SUPPLIED RECORDS:
━━━━━━

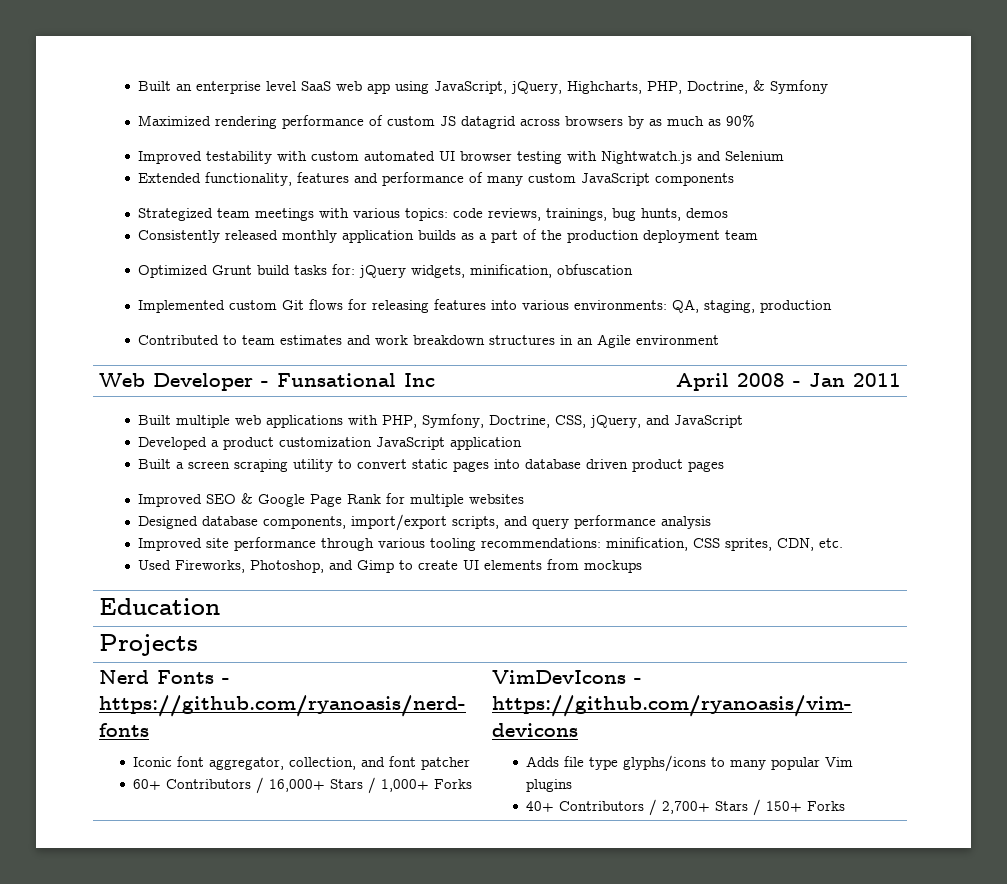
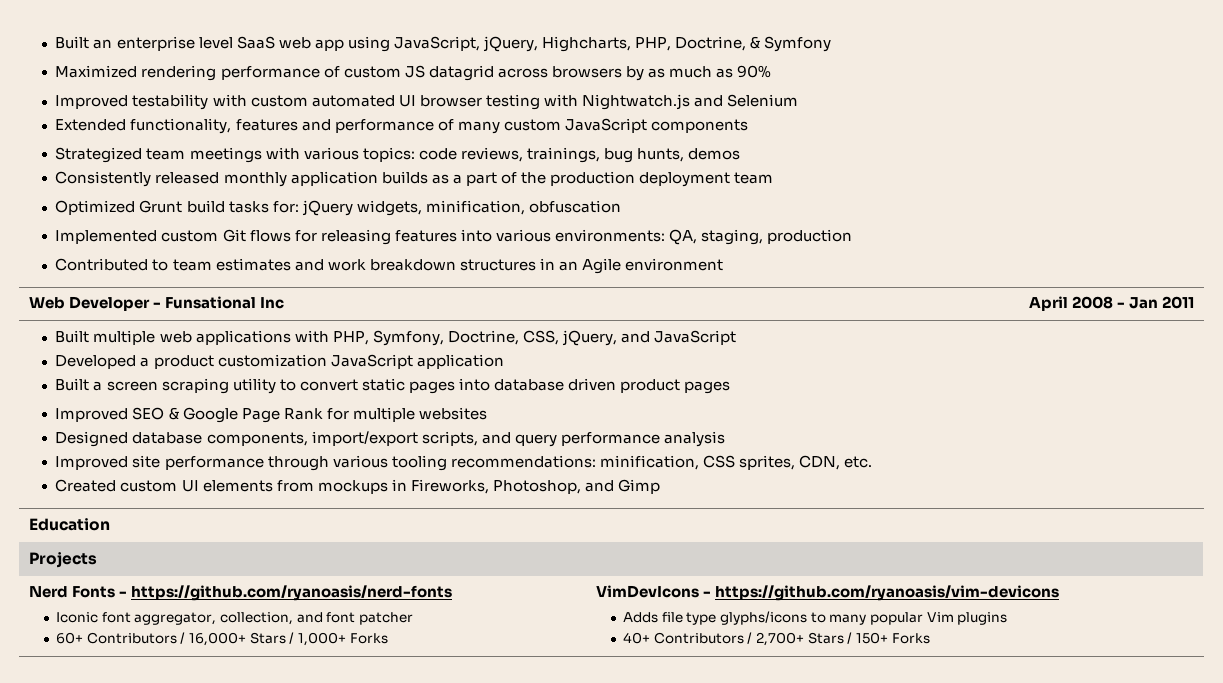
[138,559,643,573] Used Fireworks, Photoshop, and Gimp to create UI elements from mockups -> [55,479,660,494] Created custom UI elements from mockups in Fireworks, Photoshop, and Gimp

━━━━━━

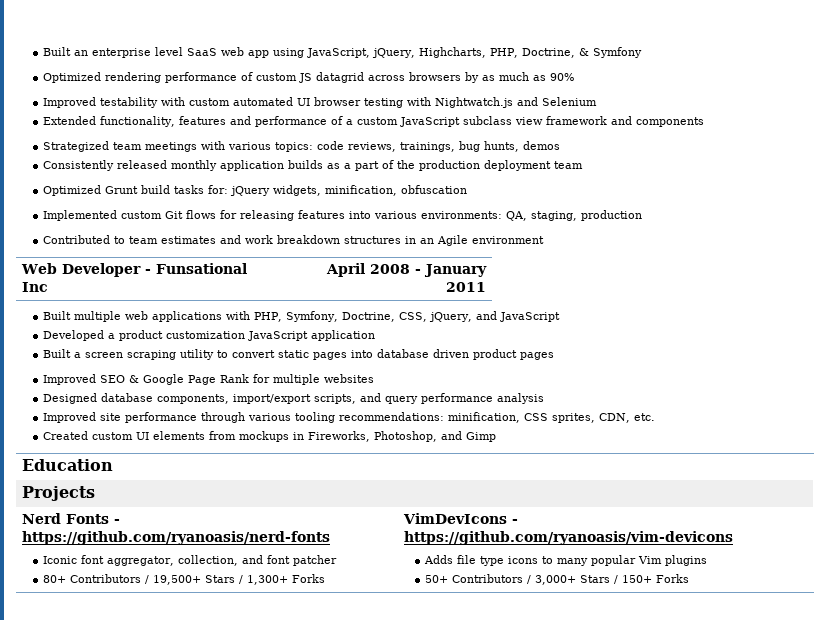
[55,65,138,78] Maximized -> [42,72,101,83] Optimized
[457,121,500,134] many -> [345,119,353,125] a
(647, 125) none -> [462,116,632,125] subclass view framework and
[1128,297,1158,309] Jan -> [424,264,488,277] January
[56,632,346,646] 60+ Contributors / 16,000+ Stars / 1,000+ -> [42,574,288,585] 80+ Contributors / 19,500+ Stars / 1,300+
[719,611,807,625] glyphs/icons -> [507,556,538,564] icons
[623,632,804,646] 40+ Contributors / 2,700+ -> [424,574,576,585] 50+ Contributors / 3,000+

━━━━━━

REQUIRED WORK: Of the entries above, repeat exactly the lines from the line with "[457,121,500,134] many -> [345,119,353,125] a" through the line with "[623,632,804,646] 40+ Contributors", both of them included.

RESPONSE BELOW:
[457,121,500,134] many -> [345,119,353,125] a
(647, 125) none -> [462,116,632,125] subclass view framework and
[1128,297,1158,309] Jan -> [424,264,488,277] January
[56,632,346,646] 60+ Contributors / 16,000+ Stars / 1,000+ -> [42,574,288,585] 80+ Contributors / 19,500+ Stars / 1,300+
[719,611,807,625] glyphs/icons -> [507,556,538,564] icons
[623,632,804,646] 40+ Contributors / 2,700+ -> [424,574,576,585] 50+ Contributors / 3,000+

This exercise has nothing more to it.